Protection de la peau et prévention des rides
Présentée lors du Discover BMB 2023, la rencontre annuelle de l’American Society for Biochemistry and Molecular Biology à Seattle (États-Unis), la nouvelle étude a permis d’identifier des molécules actives extraites des fruits de lampourde glouteron aux propriétés antioxydantes et anti-inflammatoires. Ces dernières ont ensuite été testées sur des cellules cutanées cultivées en laboratoire afin d’en évaluer les effets sur la production de collagène (qui confère son élasticité à la peau et prévient les rides), la cicatrisation et les dommages liés à l’exposition aux ultraviolets (l’une des principales causes du vieillissement cutané).
Résultats : les extraits de fruits ont amélioré de manière significative la production de collagène, accéléré la cicatrisation et protégé efficacement contre les ultraviolets. Après avoir analysé des extraits issus de fruits cultivés dans différentes régions, les chercheurs ont également constaté que ceux de Corée du Sud possédaient des propriétés bioactives légèrement plus élevées que ceux issus des variétés cultivées en Chine.

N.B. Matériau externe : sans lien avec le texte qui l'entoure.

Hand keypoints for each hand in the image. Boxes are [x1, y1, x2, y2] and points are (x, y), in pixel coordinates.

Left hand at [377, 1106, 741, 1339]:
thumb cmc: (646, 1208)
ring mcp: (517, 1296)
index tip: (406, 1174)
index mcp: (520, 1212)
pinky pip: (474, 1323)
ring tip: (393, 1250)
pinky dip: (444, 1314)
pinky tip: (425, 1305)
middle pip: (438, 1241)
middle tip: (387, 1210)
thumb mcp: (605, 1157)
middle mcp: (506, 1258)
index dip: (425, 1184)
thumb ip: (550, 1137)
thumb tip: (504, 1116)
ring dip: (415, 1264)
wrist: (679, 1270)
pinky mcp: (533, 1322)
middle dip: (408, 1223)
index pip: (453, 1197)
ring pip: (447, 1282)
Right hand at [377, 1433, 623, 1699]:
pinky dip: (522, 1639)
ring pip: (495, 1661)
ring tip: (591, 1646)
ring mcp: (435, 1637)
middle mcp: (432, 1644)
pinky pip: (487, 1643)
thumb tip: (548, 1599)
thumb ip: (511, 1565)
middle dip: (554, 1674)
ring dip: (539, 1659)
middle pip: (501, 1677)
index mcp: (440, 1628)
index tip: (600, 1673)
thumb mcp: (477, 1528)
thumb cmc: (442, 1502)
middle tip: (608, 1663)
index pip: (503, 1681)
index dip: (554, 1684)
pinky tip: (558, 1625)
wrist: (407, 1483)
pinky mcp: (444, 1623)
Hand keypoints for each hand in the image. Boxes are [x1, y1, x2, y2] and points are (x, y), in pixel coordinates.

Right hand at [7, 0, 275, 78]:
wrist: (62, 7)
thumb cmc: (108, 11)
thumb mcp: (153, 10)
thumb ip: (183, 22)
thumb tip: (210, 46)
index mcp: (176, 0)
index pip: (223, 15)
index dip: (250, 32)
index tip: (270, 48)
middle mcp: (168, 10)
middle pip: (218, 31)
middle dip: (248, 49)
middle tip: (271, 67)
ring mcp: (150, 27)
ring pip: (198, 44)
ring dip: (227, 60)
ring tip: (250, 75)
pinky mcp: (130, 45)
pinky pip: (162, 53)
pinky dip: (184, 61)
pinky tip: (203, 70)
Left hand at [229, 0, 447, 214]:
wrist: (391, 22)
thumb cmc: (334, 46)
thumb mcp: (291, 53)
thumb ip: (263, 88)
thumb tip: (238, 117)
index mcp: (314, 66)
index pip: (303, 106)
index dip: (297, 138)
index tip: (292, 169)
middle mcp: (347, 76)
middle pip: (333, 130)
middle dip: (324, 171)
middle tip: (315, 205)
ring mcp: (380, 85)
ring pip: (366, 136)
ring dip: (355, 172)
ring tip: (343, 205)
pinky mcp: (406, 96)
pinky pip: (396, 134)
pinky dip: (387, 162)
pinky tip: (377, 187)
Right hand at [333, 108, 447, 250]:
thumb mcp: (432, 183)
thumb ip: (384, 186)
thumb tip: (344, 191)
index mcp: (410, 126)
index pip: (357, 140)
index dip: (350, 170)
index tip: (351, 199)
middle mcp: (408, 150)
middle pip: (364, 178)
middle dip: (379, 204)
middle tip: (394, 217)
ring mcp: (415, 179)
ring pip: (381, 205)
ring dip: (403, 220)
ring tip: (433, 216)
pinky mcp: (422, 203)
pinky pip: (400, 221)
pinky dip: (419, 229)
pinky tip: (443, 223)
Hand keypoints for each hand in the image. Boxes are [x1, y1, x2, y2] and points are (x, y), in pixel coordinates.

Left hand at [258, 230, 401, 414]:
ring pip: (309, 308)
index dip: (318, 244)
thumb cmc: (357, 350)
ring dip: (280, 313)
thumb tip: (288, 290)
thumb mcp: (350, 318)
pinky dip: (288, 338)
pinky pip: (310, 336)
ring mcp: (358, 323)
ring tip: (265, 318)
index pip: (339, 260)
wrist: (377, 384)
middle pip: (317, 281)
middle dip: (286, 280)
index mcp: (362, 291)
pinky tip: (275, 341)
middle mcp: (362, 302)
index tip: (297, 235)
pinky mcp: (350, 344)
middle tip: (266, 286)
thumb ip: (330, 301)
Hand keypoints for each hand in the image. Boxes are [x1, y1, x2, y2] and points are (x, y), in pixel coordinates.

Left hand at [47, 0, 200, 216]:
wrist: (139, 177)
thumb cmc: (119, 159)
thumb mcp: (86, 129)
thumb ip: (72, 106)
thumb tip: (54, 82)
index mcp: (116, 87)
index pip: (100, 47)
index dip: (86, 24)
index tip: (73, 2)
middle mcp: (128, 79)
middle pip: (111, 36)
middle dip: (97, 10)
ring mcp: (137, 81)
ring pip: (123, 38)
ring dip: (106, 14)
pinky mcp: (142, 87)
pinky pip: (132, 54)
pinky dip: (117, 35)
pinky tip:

Il est cependant important de noter que la lampourde glouteron est hautement toxique. Sa sève contient notamment du carboxyatractyloside, un composé qui peut endommager les cellules hépatiques. Ce composé peut être mortel pour l’Homme et les animaux s’il est ingéré en grande quantité.
Des doses trop élevées d’extraits du fruit seraient aussi très probablement nocives pour la peau. Les chercheurs comptent effectuer des recherches supplémentaires pour évaluer correctement leur innocuité et les doses destinées aux cosmétiques. Pour ce faire, les mécanismes biomoléculaires impliqués dans les effets bénéfiques pour la peau seront étudiés plus en profondeur, par le biais de tests in vitro et in vivo.
Une exploitation qui pourrait nuire à la biodiversité
Il faut par ailleurs garder à l’esprit qu’il s’agit d’une plante exotique considérée comme envahissante dans de nombreux pays. Possédant un fort pouvoir de colonisation, elle entre facilement en compétition avec les cultures de rente telles que le soja, le maïs et le coton et réduit considérablement leur rendement.
De plus, ses fruits s’accrochent facilement aux vêtements et aux fourrures et plumes des animaux, lui permettant de se disperser facilement sur des kilomètres à la ronde. Pouvant s’adapter à de nombreux milieux, la plante pousse sur les berges rocailleuses des cours d’eau et tolère même une forte salinité en poussant sur les plages.
Quant au contrôle de l’espèce, il faudrait notamment plus de 3 ans de suppression de graines pour l’éradiquer complètement d’une zone. L’exploitation de la plante – impliquant sa culture à grande échelle – pourrait non seulement nuire à l’agriculture, mais également à la biodiversité. L’introduction d’espèces exotiques invasives fait en effet partie des 5 principales menaces pour la biodiversité.